> _DATASET EXTRACT_:
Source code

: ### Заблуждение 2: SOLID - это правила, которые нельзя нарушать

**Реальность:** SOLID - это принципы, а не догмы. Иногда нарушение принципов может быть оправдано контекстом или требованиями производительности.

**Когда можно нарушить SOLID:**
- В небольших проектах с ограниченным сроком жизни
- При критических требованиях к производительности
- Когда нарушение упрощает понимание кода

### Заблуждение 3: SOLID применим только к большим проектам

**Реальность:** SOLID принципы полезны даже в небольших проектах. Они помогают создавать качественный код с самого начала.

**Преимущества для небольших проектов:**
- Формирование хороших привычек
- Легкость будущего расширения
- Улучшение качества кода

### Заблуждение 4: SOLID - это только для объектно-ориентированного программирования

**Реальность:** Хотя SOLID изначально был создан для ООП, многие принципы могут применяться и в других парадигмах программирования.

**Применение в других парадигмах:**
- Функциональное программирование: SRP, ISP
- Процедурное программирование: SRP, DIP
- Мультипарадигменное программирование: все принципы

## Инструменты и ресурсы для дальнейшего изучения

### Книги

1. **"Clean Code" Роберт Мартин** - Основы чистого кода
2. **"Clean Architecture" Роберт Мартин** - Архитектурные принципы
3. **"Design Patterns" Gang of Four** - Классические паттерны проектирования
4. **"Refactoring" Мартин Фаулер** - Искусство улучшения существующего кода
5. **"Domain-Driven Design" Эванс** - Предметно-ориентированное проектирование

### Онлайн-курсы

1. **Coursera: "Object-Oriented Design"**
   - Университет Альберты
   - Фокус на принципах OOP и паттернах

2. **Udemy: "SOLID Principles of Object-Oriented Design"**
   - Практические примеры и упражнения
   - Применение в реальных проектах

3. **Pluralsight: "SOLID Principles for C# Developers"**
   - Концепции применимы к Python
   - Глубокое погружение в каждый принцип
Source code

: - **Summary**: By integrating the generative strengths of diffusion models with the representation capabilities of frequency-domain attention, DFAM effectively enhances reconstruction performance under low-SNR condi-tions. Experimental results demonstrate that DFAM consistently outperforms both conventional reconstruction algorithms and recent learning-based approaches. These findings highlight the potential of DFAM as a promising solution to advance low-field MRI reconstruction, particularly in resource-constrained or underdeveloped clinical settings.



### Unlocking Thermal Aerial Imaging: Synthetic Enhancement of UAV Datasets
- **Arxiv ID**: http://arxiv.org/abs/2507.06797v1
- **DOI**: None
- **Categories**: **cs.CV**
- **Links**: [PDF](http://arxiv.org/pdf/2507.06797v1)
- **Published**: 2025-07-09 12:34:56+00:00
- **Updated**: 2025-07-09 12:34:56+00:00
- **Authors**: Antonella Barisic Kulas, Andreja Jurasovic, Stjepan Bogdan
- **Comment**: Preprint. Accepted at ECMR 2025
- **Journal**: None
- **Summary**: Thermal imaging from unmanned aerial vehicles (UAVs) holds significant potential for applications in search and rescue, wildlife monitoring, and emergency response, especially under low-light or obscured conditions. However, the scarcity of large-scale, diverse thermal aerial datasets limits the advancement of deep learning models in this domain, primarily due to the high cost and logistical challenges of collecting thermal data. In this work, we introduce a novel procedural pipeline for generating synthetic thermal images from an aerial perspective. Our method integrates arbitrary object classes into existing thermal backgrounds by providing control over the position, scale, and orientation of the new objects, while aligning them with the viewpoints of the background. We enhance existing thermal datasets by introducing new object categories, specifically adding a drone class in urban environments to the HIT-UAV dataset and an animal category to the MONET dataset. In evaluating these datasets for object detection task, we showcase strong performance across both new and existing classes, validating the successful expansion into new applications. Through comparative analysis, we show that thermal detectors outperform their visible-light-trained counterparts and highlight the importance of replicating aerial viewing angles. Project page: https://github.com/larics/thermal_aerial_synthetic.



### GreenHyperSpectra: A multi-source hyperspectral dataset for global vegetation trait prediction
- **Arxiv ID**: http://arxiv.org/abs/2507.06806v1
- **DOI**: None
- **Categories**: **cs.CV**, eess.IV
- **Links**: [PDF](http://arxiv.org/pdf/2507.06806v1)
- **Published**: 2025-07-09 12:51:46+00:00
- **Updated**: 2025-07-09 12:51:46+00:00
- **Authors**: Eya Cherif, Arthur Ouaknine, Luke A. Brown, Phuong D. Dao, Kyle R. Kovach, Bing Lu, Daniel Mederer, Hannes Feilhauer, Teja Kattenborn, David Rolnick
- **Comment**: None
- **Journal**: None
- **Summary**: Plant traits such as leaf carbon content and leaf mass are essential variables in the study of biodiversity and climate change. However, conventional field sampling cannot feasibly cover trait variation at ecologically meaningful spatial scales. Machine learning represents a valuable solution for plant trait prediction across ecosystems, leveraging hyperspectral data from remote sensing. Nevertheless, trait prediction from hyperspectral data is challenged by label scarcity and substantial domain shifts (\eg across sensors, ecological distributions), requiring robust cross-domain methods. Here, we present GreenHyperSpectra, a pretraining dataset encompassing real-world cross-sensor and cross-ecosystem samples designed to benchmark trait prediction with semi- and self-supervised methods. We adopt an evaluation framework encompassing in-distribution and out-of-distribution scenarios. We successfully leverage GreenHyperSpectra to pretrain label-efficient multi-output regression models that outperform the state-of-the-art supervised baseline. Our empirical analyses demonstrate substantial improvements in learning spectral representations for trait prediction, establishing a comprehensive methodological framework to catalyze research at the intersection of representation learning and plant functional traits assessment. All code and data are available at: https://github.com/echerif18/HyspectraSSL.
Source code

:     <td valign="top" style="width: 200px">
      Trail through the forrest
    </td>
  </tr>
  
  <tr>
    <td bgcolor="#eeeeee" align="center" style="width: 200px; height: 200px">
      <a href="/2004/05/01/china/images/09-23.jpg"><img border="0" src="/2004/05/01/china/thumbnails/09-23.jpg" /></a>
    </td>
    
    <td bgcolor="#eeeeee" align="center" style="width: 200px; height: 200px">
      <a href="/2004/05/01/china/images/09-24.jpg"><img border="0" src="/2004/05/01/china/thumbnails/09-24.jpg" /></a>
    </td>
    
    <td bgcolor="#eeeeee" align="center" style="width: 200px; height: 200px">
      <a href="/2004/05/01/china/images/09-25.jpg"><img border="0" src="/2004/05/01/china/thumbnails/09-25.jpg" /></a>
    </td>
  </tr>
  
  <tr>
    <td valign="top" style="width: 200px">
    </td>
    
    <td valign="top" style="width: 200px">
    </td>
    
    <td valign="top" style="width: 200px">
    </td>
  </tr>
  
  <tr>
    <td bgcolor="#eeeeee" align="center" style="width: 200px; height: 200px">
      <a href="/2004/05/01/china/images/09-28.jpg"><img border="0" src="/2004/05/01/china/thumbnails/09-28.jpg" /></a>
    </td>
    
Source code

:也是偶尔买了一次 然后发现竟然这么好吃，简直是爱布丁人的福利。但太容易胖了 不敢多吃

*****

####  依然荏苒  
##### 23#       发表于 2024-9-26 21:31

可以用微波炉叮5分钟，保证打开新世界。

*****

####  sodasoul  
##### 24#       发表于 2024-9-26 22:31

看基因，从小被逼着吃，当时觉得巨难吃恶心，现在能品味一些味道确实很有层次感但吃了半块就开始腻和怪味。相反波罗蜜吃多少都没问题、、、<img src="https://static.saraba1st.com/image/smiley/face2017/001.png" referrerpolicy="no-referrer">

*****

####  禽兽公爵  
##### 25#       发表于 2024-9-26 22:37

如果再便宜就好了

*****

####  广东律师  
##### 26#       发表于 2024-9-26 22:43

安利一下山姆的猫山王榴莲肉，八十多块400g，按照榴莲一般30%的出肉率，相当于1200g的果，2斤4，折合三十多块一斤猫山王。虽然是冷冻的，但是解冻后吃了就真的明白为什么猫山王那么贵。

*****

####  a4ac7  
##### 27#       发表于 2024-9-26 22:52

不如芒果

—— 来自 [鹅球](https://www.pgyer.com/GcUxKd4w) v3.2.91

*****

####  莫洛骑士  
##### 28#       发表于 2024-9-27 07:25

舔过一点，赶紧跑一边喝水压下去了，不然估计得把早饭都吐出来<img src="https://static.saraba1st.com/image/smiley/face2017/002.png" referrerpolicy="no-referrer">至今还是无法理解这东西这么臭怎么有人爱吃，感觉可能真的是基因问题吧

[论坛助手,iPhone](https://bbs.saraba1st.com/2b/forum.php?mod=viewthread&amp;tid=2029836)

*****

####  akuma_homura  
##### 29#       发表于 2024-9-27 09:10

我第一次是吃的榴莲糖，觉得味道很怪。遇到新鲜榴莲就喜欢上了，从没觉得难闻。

> _WHAT IS REQUIRED_:
Where a line of the records above holds the word "Authors", copy that line.

> _EXPECTED OUTPUT_:
- **Authors**: Antonella Barisic Kulas, Andreja Jurasovic, Stjepan Bogdan
- **Authors**: Eya Cherif, Arthur Ouaknine, Luke A. Brown, Phuong D. Dao, Kyle R. Kovach, Bing Lu, Daniel Mederer, Hannes Feilhauer, Teja Kattenborn, David Rolnick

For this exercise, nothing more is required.